Cell death dose–response curves generated for cytotoxic compounds by MVA-NAO are comparable to those obtained by immunoblotting. (A) Example images of cells 24 h after drug treatment. Merged, pseudocolored images of NAO (green) and DRAQ5 (blue) were adjusted for brightness and contrast. Panels show cells with no treatment (DMSO) or with 150 ng/mL TNFα, 5 μM STS, 50 μM TN, 150 μM TAM, and 2.5 μM ActD. Scale bar = 20 μm. (B) Dose–response curves generated by MVA-NAO for TNFα (0.2–500 ng/mL), the cytotoxic drugs actinomycin D and staurosporine, and agents that cause autophagy (tamoxifen) or endoplasmic reticulum stress (tunicamycin). Increasing dose is indicated by the triangle, range is indicated in (D). Images of cells treated with DMSO and the highest dose of each drug were used to generate a classifier for that drug. Each point represents the average and standard deviation in fraction of cells/well classified as affected by the drug of eight replicate wells. (C) Detection of cell death, autophagy, and endoplasmic reticulum stress by immunoblotting cell lysates for PARP, light chain 3 (LC3), glucose regulated protein (Grp) 94, and Grp78 (bands are indicated to the right of the blots). Cleavage of PARP to ΔPARP indicates apoptosis, while degradation of PARP and ΔPARP indicates necrosis. Detection of the activated (cleaved and lipidated) form of LC3 indicates autophagy. Increased amounts of the abundant KDEL containing proteins Grp94 and Grp78 indicate endoplasmic reticulum stress. (D) Dose–response curves generated by MVA-NAO for the indicated drugs.

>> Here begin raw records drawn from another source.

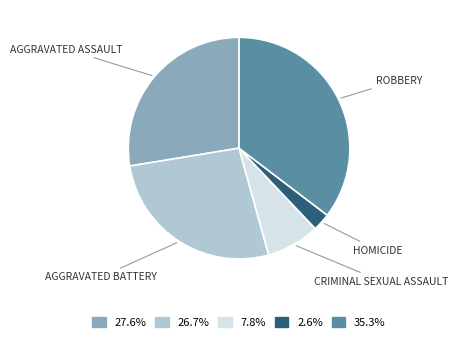

Does any single category account for the majority?

No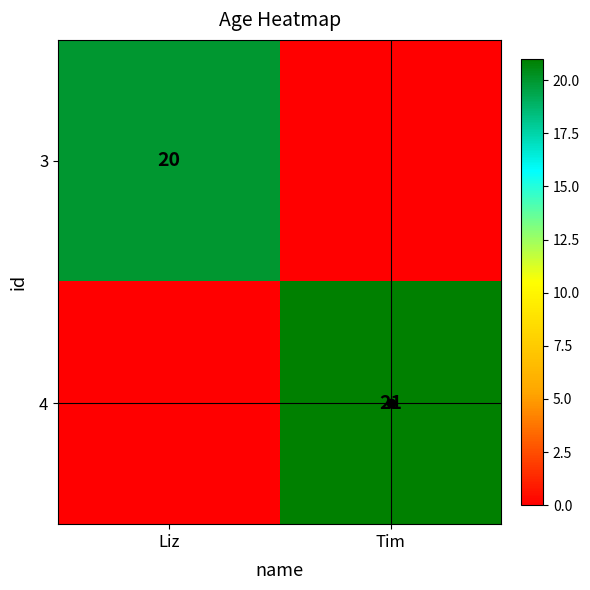

True or false: 4 has a value of 21 at Tim.

True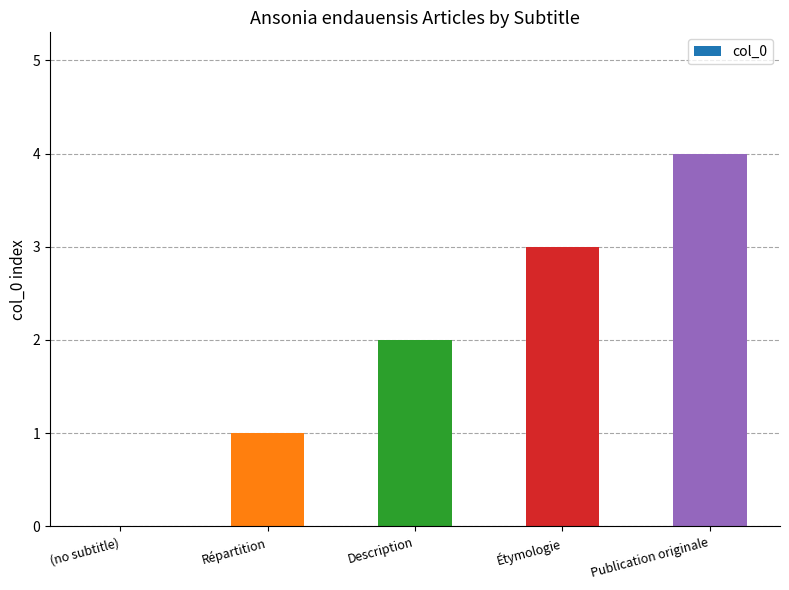

What is the approximate value at Étymologie?

3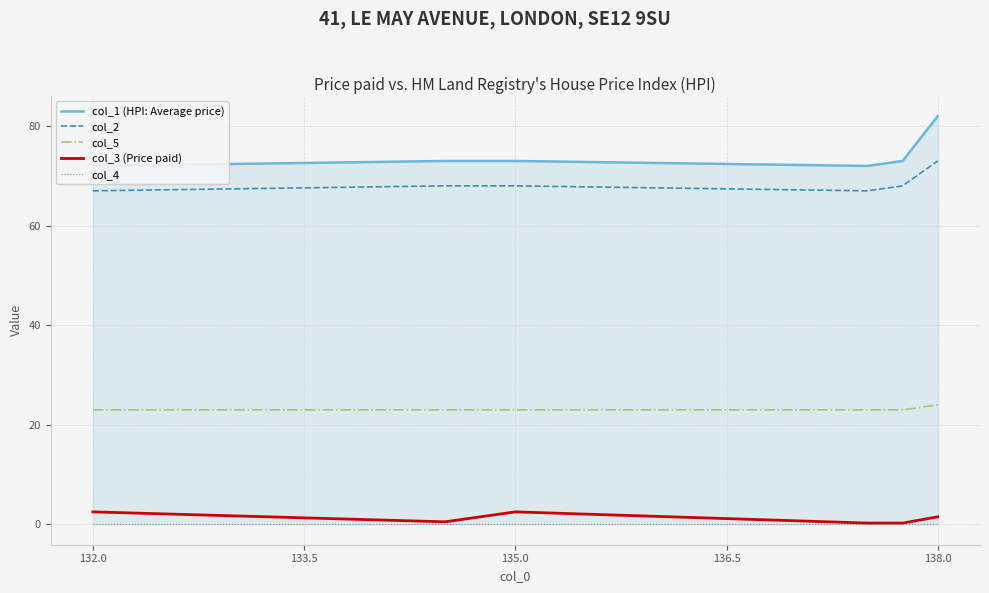

How many interior local valleys does the col_1 (HPI: Average price) series have?

1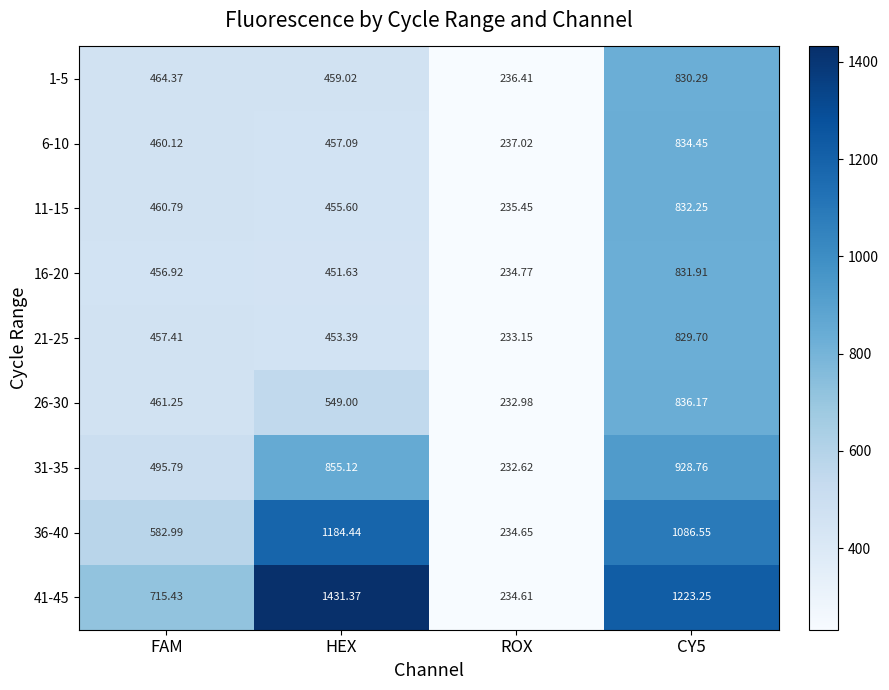

Where is 26-30 nearest to the value 534?

HEX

Images randomly selected from the DMSO control and the highest dose TNFα were used to generate a classifier that was applied to images obtained for cells treated with the other drugs. Each point represents the average and standard deviation in fraction of cells/well classified as affected by the drug of eight wells. The downward arrow indicates the dose at which a change in phenotype was detected by immunoblotting.

Fig. 4.

Cytotoxic kinase inhibitors identified by MVA-NAO screening. MVA-NAO heat map where the color indicates the fraction of cells per well classified as affected (similar to TNFα treated), as indicated to the right of the panel. Columns of control wells containing cells treated with either TNFα or DMSO (pink or blue, respectively) are indicated below the panel.